## GIVEN INSTRUCTION 1
Duplicate word for word the part of the bug report message starting with "tag 768047 +" and going on through "problem or not).".

## PASSAGE GIVEN
[Aptitude-devel] Bug#768047: aptitude: doesn't inform a user that a package will no longer receive updates when it obsolete in the target suite, but not yet for an older suite

Christoph Anton Mitterer calestyo at scientia.net
Tue Nov 4 23:32:53 UTC 2014


tag 768047 + security
severity 768047 important
retitle 768047 aptitude: doesn't inform a user that a package will no longer receive updates when it obsolete in the target suite, but not yet for an older suite

Hi Axel.

I always wonder what the reason is for people to change other peoples
bug reports titles, tags, severity, etc., without any further
consultation of these people who probably didn't just choose them by
chance.
Sometimes it seems to be hiding away issues, arrogance (i.e. "I think I
know better, and change that now without further discussion") or perhaps
ignorance (i.e. not having checked closely enough or understood whether
something is a severe problem or not).

Don't get me wrong, I don't mean that I wouldn't make mistakes or my
opinion is higher than others,... but shouldn't it be usually require
some discussion what really applies or not, if just out of politeness?
Otherwise we could simply drop reporting any severity/tags completely,
since you'll always find someone who disagrees.

## RECORDS SUPPLIED
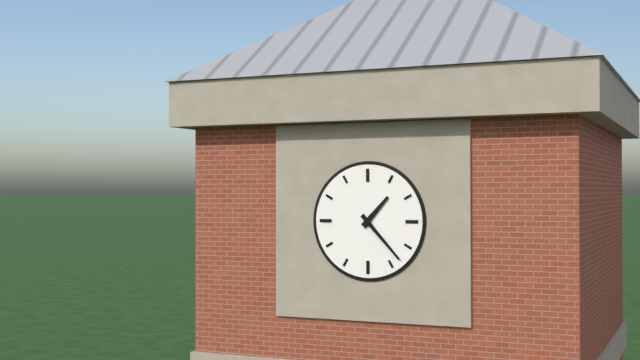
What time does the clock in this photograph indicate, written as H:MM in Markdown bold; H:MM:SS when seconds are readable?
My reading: **1:23**
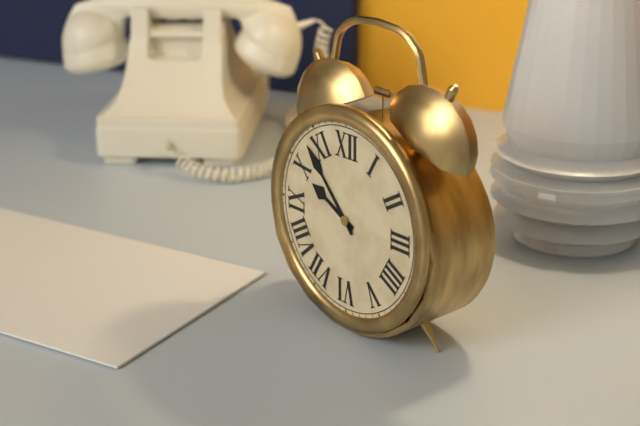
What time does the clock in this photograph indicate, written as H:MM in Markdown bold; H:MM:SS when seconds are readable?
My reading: **9:53**
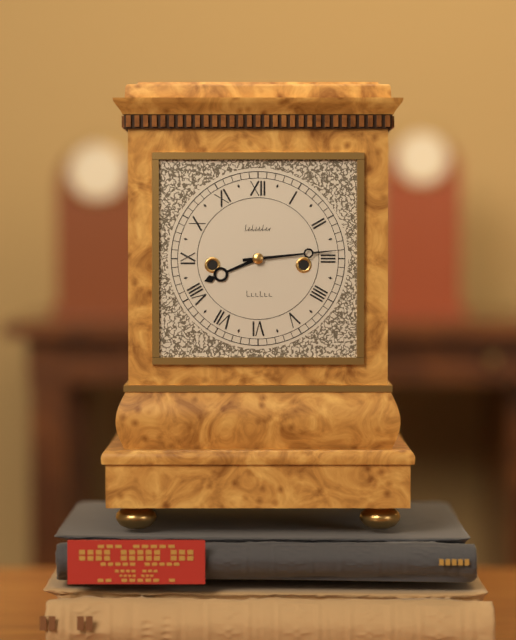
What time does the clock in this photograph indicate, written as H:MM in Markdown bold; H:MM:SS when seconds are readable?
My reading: **8:14**
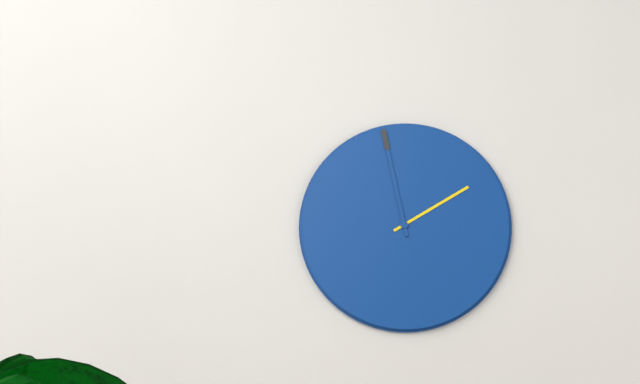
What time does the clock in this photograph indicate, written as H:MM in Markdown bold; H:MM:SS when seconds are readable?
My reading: **1:58**
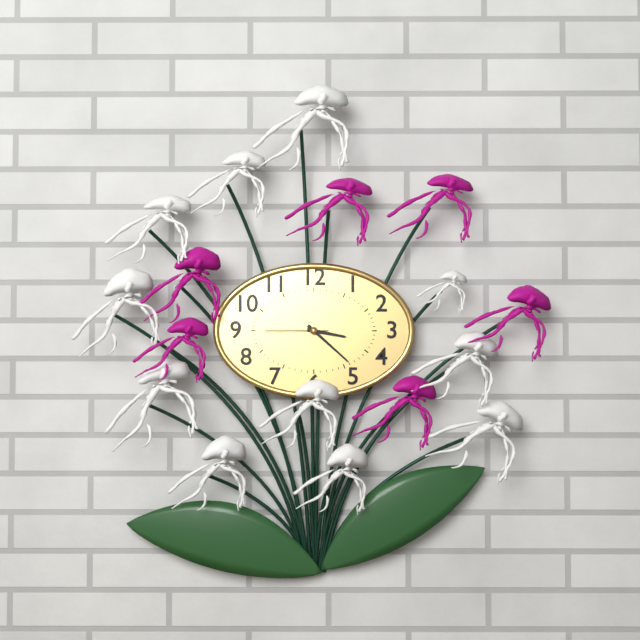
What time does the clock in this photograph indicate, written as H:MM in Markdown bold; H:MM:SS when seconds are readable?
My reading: **3:22:45**
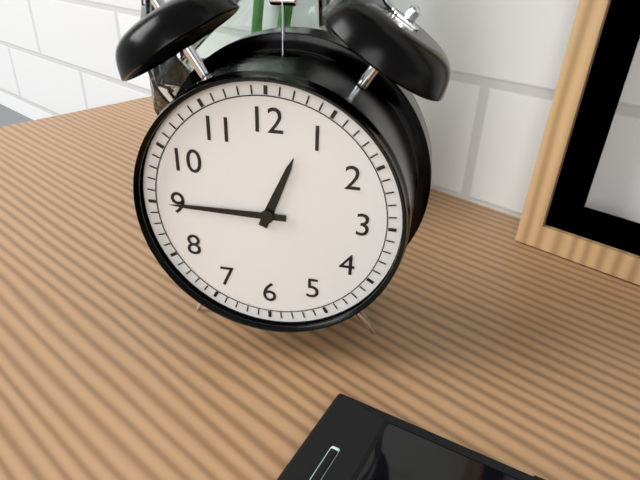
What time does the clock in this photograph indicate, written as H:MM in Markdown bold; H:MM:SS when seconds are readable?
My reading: **12:45**
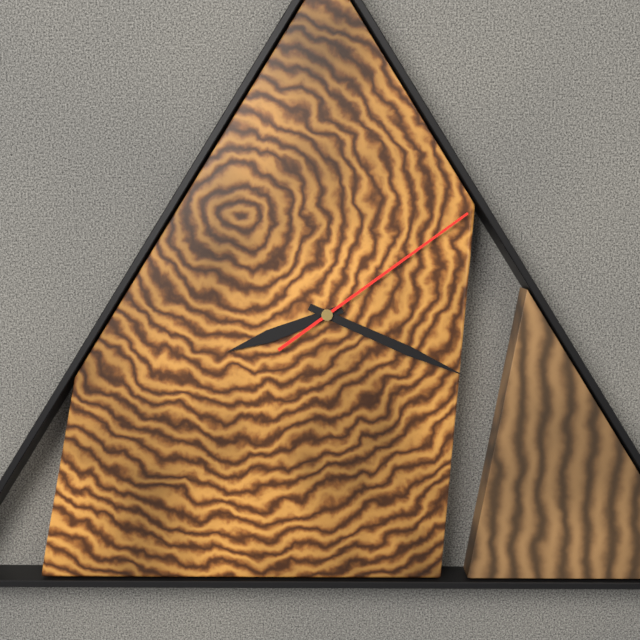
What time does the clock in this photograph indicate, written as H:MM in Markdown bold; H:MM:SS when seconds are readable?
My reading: **8:19:09**
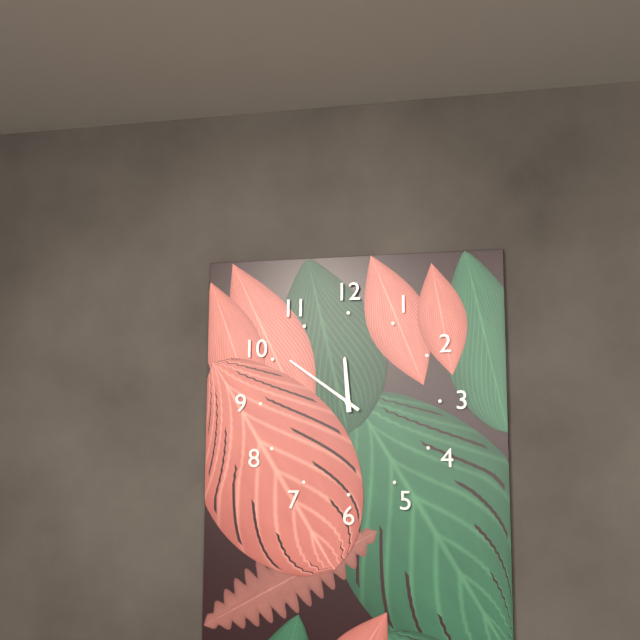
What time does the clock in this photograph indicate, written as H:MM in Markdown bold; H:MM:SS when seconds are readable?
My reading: **11:51**
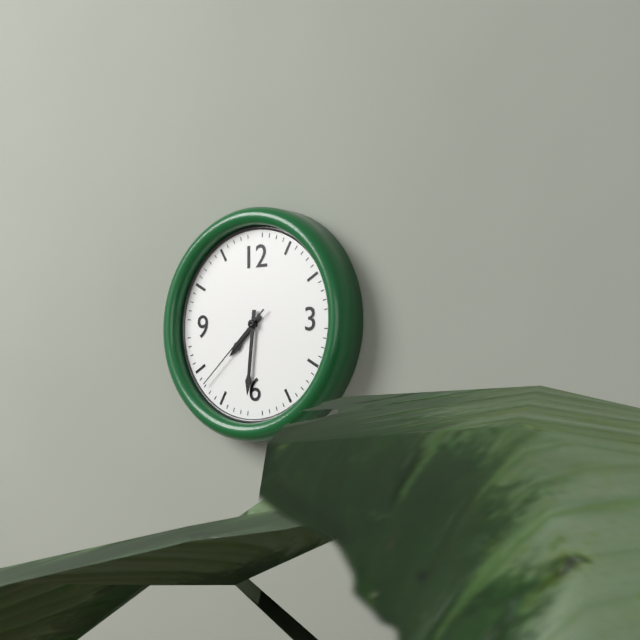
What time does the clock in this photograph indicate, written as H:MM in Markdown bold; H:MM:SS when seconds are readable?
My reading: **7:31:38**
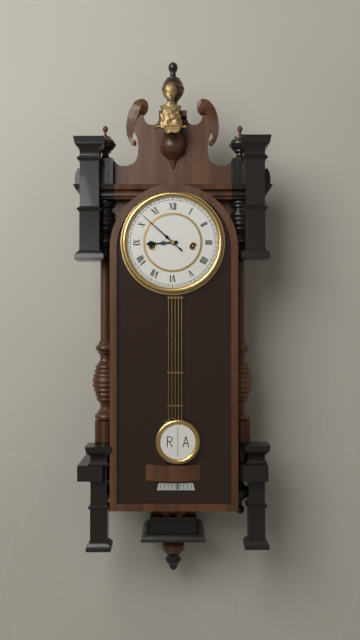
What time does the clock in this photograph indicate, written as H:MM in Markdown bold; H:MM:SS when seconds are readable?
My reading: **8:52**
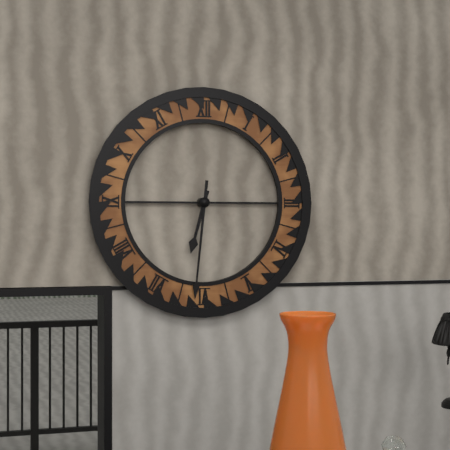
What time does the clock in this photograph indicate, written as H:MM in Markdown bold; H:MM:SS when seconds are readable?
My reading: **6:31**
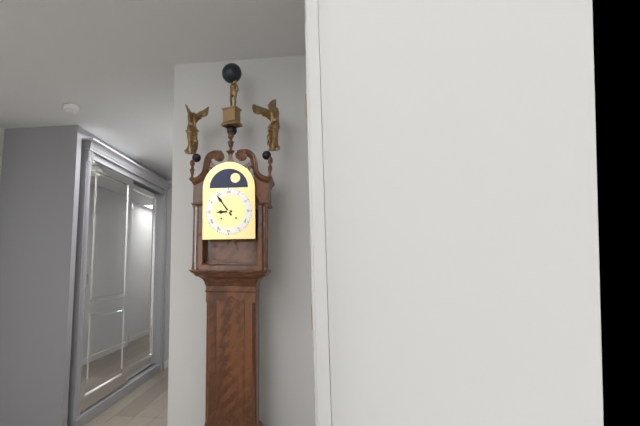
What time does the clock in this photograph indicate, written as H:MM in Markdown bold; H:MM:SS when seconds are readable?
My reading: **8:54**
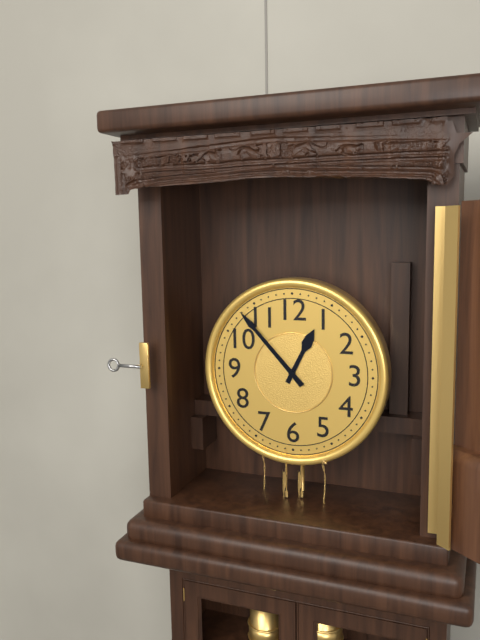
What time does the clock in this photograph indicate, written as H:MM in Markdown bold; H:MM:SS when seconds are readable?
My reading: **12:53**
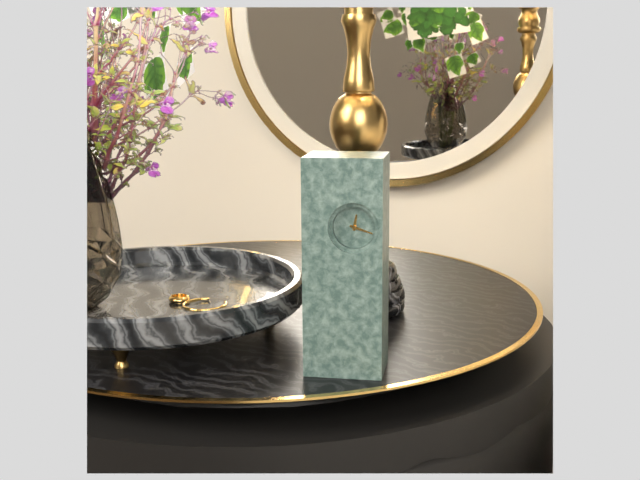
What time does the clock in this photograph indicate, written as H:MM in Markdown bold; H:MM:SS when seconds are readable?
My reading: **12:18**
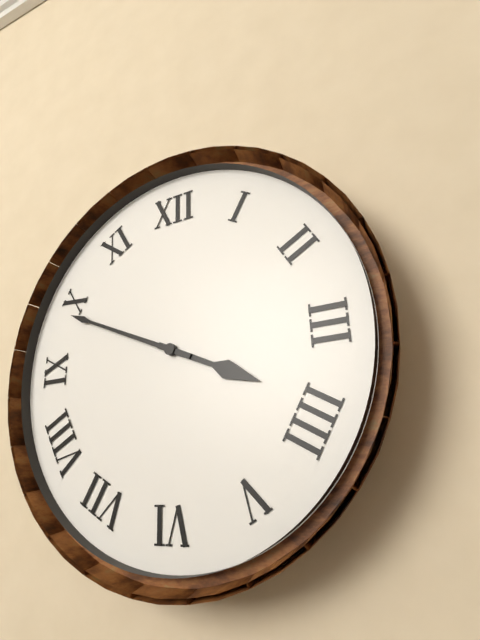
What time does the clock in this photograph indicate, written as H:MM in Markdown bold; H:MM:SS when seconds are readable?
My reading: **3:49**
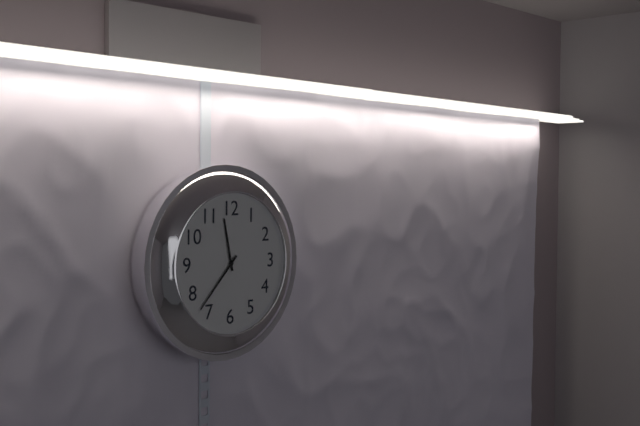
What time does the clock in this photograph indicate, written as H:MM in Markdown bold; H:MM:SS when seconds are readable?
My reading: **11:37**
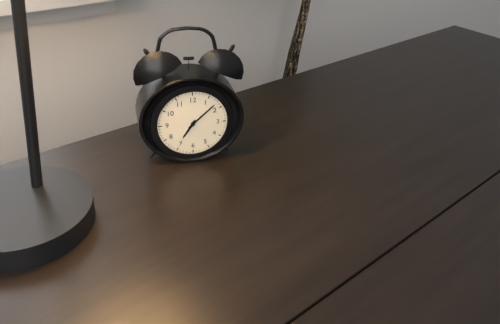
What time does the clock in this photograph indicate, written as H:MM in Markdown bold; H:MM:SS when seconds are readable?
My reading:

## GIVEN INSTRUCTION 2
Set down exactly the lines of the listing, starting at its beginning and going on through the line with "My reading: **12:53**", both ends included. Leave out the pictures.

## CORRECT OUTPUT 1
tag 768047 + security
severity 768047 important
retitle 768047 aptitude: doesn't inform a user that a package will no longer receive updates when it obsolete in the target suite, but not yet for an older suite

Hi Axel.

I always wonder what the reason is for people to change other peoples
bug reports titles, tags, severity, etc., without any further
consultation of these people who probably didn't just choose them by
chance.
Sometimes it seems to be hiding away issues, arrogance (i.e. "I think I
know better, and change that now without further discussion") or perhaps
ignorance (i.e. not having checked closely enough or understood whether
something is a severe problem or not).

## CORRECT OUTPUT 2
What time does the clock in this photograph indicate, written as H:MM in Markdown bold; H:MM:SS when seconds are readable?
My reading: **1:23**
What time does the clock in this photograph indicate, written as H:MM in Markdown bold; H:MM:SS when seconds are readable?
My reading: **9:53**
What time does the clock in this photograph indicate, written as H:MM in Markdown bold; H:MM:SS when seconds are readable?
My reading: **8:14**
What time does the clock in this photograph indicate, written as H:MM in Markdown bold; H:MM:SS when seconds are readable?
My reading: **1:58**
What time does the clock in this photograph indicate, written as H:MM in Markdown bold; H:MM:SS when seconds are readable?
My reading: **3:22:45**
What time does the clock in this photograph indicate, written as H:MM in Markdown bold; H:MM:SS when seconds are readable?
My reading: **12:45**
What time does the clock in this photograph indicate, written as H:MM in Markdown bold; H:MM:SS when seconds are readable?
My reading: **8:19:09**
What time does the clock in this photograph indicate, written as H:MM in Markdown bold; H:MM:SS when seconds are readable?
My reading: **11:51**
What time does the clock in this photograph indicate, written as H:MM in Markdown bold; H:MM:SS when seconds are readable?
My reading: **7:31:38**
What time does the clock in this photograph indicate, written as H:MM in Markdown bold; H:MM:SS when seconds are readable?
My reading: **8:52**
What time does the clock in this photograph indicate, written as H:MM in Markdown bold; H:MM:SS when seconds are readable?
My reading: **6:31**
What time does the clock in this photograph indicate, written as H:MM in Markdown bold; H:MM:SS when seconds are readable?
My reading: **8:54**
What time does the clock in this photograph indicate, written as H:MM in Markdown bold; H:MM:SS when seconds are readable?
My reading: **12:53**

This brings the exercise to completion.